• Prompt: Please transcribe exactly, and only, the lines of the data below between the line holding "BANK1: 7 -> 8" and the line holding "7day_cases_100k, Møre_og_Romsdal: 11.9 -> 18", inclusive.

[Opening Information provided section]

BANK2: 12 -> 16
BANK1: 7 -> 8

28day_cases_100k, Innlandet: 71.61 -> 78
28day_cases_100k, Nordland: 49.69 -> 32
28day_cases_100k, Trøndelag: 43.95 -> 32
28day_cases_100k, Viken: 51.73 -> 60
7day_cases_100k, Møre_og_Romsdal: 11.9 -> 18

[Closing Information provided section]
[Opening Information provided section]

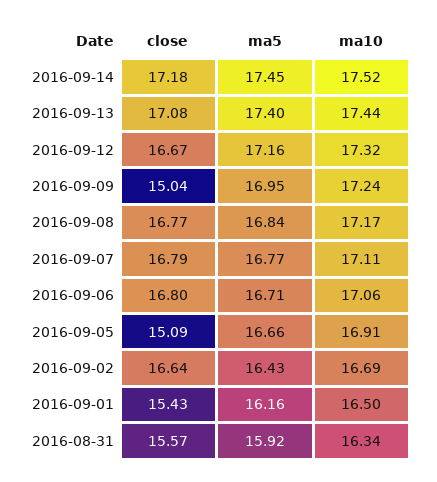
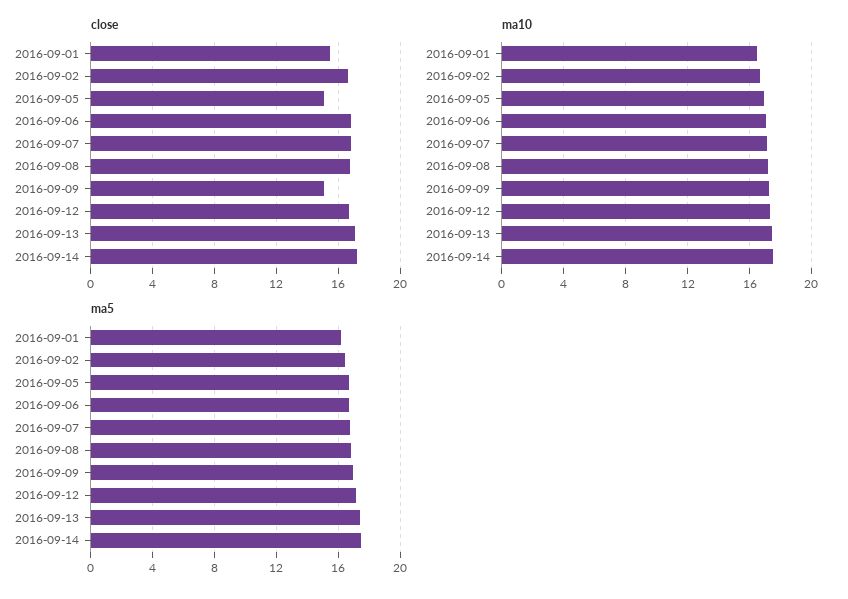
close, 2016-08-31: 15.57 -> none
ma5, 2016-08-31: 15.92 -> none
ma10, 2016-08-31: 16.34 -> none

[Closing Information provided section]

• Response to this exercise:
BANK1: 7 -> 8

28day_cases_100k, Innlandet: 71.61 -> 78
28day_cases_100k, Nordland: 49.69 -> 32
28day_cases_100k, Trøndelag: 43.95 -> 32
28day_cases_100k, Viken: 51.73 -> 60
7day_cases_100k, Møre_og_Romsdal: 11.9 -> 18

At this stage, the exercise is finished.